Under former OCGA § 24–3–53, “confessions shall be received with great caution,” and must be corroborated. “Nevertheless, a confession, freely and voluntarily made, is evidence of the highest character, and any corroboration thereof will be sufficient to sustain a conviction.” (Citation and punctuation omitted.) Merritt v. State, 292 Ga. 327, 329(1), 737 S.E.2d 673 (2013). Further, “the corroborating evidence or circumstances need not connect the defendant definitely with the perpetration of the offense. Corroboration in any material particular satisfies the requirements of the law, [and t]he amount of evidence necessary to corroborate a confession is for the jury to decide.” (Citation and punctuation omitted.) Hargrove v. State, 289 Ga.App. 363, 365(1), 657 S.E.2d 282 (2008). Rogers v. State, 290 Ga. 401, 403(1), 721 S.E.2d 864 (2012) (“A confession need be corroborated only by any particular, not every particular.”) (citation and punctuation omitted), disapproved on other grounds, State v. Sims, 296 Ga. 465(2)(a), 769 S.E.2d 62 (2015). When a jury, properly charged, finds that a confession, freely and voluntarily given, “is corroborated, it need not find proof of guilt beyond a reasonable doubt from evidence separate from and wholly independent of the confession, and it instead may consider the confession along with other facts and circumstances independent of and separate from it.” (Citation and punctuation omitted.) Merritt, 292 Ga. at 329–330, 737 S.E.2d 673.
This case was tried in August 2012, and thus the new Evidence Code does not apply. See Ga. L. 2011, pp. 99, 214 § 101. And in any event, the provision of former OCGA § 24–3–53 was carried over without substantial change to the new Evidence Code, where it may be found at OCGA § 24–8–823.
--------
In this case, Jackson's confession was sufficiently corroborated by the evidence showing that Jackson engaged in a series of text messages with the teenage victims beginning late on the night of February 22, 2010, which continued into the early morning hours of February 23, 2010, and culminated in Jackson arriving at the house where K.F. and H.R. were staying between 1:00 and 1:30 a.m. Jackson and the victims talked a short while in the living room, and then he and K.F. went into a bedroom together and engaged in sexual activity. Jackson then left that bedroom and went into another bedroom with H.R., and engaged in sexual activity with her until he ejaculated.
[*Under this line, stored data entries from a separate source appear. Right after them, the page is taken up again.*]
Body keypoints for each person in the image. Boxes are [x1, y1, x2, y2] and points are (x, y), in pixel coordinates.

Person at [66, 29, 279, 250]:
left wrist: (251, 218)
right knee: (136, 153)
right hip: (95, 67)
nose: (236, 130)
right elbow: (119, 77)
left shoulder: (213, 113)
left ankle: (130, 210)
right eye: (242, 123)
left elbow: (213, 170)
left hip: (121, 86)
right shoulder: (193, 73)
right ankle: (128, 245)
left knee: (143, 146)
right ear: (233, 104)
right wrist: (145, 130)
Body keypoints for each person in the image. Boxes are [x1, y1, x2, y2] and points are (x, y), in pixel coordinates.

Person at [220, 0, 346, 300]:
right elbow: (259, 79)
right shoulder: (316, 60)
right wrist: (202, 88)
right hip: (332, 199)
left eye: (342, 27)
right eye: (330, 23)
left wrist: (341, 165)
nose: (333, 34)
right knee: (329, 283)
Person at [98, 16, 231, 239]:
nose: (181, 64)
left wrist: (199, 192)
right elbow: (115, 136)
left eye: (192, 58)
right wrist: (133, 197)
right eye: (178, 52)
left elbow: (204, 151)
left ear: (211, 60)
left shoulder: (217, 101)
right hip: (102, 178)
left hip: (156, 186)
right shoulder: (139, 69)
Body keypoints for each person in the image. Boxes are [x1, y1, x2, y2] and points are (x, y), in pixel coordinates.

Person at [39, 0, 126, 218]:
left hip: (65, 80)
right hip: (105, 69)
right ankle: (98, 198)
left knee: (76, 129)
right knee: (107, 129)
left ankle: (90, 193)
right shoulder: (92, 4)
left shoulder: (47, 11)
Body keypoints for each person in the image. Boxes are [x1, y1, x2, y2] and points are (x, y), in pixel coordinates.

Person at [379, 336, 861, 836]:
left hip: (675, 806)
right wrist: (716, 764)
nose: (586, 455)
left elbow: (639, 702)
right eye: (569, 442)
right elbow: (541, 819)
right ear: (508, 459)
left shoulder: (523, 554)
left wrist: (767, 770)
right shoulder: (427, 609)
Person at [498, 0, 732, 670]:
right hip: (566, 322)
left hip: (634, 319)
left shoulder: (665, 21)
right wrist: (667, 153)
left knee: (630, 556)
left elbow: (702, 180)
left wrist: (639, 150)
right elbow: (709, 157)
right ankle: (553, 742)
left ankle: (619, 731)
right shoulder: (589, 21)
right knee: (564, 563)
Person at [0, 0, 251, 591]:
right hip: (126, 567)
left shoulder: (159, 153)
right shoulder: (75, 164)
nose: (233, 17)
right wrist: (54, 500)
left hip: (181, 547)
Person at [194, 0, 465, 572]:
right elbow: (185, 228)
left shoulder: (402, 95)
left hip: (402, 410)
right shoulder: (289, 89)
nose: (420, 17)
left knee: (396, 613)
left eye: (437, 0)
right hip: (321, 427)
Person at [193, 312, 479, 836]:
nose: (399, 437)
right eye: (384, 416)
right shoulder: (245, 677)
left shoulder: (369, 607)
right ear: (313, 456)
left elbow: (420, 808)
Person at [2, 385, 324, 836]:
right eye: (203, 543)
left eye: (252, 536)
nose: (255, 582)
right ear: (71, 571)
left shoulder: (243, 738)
Despite this evidence, Jackson argues his confession was not sufficiently corroborated because neither victim testified that she touched his penis and K.F. specifically denied this conduct took place. However, as we have explained on numerous occasions, “it is the role of the jury to resolve conflicts in the evidence and to determine the credibility of witnesses, and the resolution of such conflicts adversely to the defendant does not render the evidence insufficient.” (Citation and punctuation omitted). Merritt, 292 Ga. at 330(1), 737 S.E.2d 673. In this case, Jackson's statement to police and his trial testimony were sufficiently corroborated in numerous particulars, and the evidence presented at trial was sufficient under the standard of Jackson v. Virginia, 443 U.S. 307, 99 S.Ct. 2781, 61 L.Ed.2d 560 (1979). Smith v. State, 295 Ga. 283, 287(1)(b)(ii), 759 S.E.2d 520 (2014) ; Merritt, 292 Ga. at 330(1), 737 S.E.2d 673 ; Hargrove, 289 Ga.App. at 366(1), 657 S.E.2d 282.
Judgment affirmed.
PHIPPS, C.J., and ELLINGTON, P.J., concur.